GAZA CITY, Gaza Strip - Israeli ground forces made their deepest foray yet Sunday into Gaza's most populated area.

Tanks rolled into residential neighbourhoods and infantry fighting heightened in streets and buildings with Hamas militants keeping up their rocketing of southern Israel.

An Israeli army spokeswoman said residential neighbourhoods in Gaza are riddled with homemade bombs and booby traps, including mannequins placed at apartment entrances.

They're being put there to simulate militants and are rigged to explode if soldiers approach.

Israeli army spokesman Major Avital Leibovich says the army is advancing more into urban areas.

He says it's being done because that's where Hamas militants are holed up.

Late Sunday, dense plumes of smoke from explosions rose over Gaza City and heavy gunfire was heard just south of the city.

Early Monday, Israeli navy gunboats fired more than 25 shells at Gaza City, setting fires and shaking office buildings, including the local bureau of The Associated Press.

The military said that in general, the targets are Hamas installations but had no immediate information about the shelling that began just after midnight.

Gaza medical officials say at least 870 Palestinians, about half of them civilians, have been killed in the conflict that began Dec. 27.

It began with Israeli air strikes on Hamas buildings, as well as suspected rocket launch sites and smuggling tunnels on the Egyptian border.

Thirteen Israelis, including 10 soldiers, have died.

German and British envoys pressed efforts to negotiate an end to the war even though Israel and Hamas have ignored a UN Security Council resolution calling for an immediate and durable ceasefire.

Outgoing Prime Minister Ehud Olmert said Israel had made progress in its objectives in the Gaza offensive but was not finished yet.

"Israel is nearing the goals that it set for itself," Olmert said. "However, further patience, determination and effort are necessary in order to achieve those goals in a way that will change the security reality in the south."

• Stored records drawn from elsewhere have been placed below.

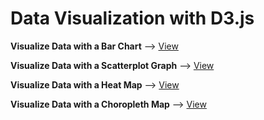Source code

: # Data Visualization with D3.js

**Visualize Data with a Bar Chart** --> [View](https://bar-chart-d3-sr.netlify.app/)

**Visualize Data with a Scatterplot Graph** --> [View](https://scatterplot-graph-d3-sr.netlify.app/)

**Visualize Data with a Heat Map** --> [View](https://heat-map-d3-sr.netlify.app/)

**Visualize Data with a Choropleth Map** --> [View](https://choropleth-map-d3-sr.netlify.app/)
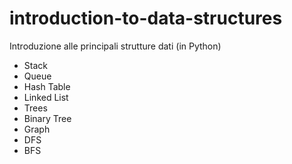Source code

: # introduction-to-data-structures
Introduzione alle principali strutture dati (in Python)

- Stack
- Queue
- Hash Table
- Linked List
- Trees
- Binary Tree
- Graph
- DFS
- BFS
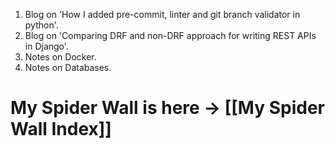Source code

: 1. Blog on 'How I added pre-commit, linter and git branch validator in python'.
2. Blog on 'Comparing DRF and non-DRF approach for writing REST APIs in Django'.
3. Notes on Docker.
4. Notes on Databases. 


# My Spider Wall is here -> [[My Spider Wall Index]]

While Olmert's comment signaled no immediate end to the offensive, it indicated that Israel is wary of an open-ended conflict with an unclear agenda.

Israel wants to end years of rocket attacks by Hamas on its southern population, a complex goal that could require Egyptian or international help in shutting off routes to smuggle weapons into Gaza from Egypt.

Israel has been bombing tunnels that run under the Egypt-Gaza border.

Hamas, in turn, demands that Israel open Gaza's blockaded borders as part of any halt to the fighting.

Such a measure would relieve economic pressure on the destitute territory but also strengthen Hamas's control of Gaza, an odious prospect for Israelis who fear a halt to the fighting will just give Hamas another opportunity to re-arm.

In Cairo, Egypt's state-owned news agency reported progress in truce talks with Hamas, but provided no specifics.

The Middle East News Agency quoted an unnamed Egyptian official as saying talks between the nation's intelligence chief, Omar Suleiman, and Hamas envoys were "positive."

Palestinian medical officials reported about 60 deaths on Sunday, including 17 who had died of wounds suffered on previous days.

Most of those killed Sunday were noncombatants, medical officials said, including four members of one family killed when a tank shell hit their home near Gaza City, and a 10-year-old girl killed in a similar attack.

Palestinian witnesses said Israeli troops moved to within a kilometre of Gaza City's southern neighbourhoods, and even closer to the northern neighbourhood of Sheikh Ajleen.

Firefights in Sheikh Ajleen erupted before dawn as Israeli forces advanced toward Gaza City, home to 400,000 people, Palestinian witnesses said.

The battles were still in progress nearly a full day later, though tanks pulled back, with the Israelis in control of some buildings on the neighbourhood's outskirts.

"We are safe, but we don't know for how long," said Khamis Alawi, 44, who huddled with his wife and six children in their kitchen overnight. He said bullets riddled his walls and several came in through the windows.

Military analysts say Israeli troops are probing territory, clearing buildings and moving around regularly, rather than digging into positions that would allow Hamas militants to get a fix on their whereabouts and lay ambushes.

Israel risks losing the advantage of armor and heavy firepower in urban settings that the militants know well.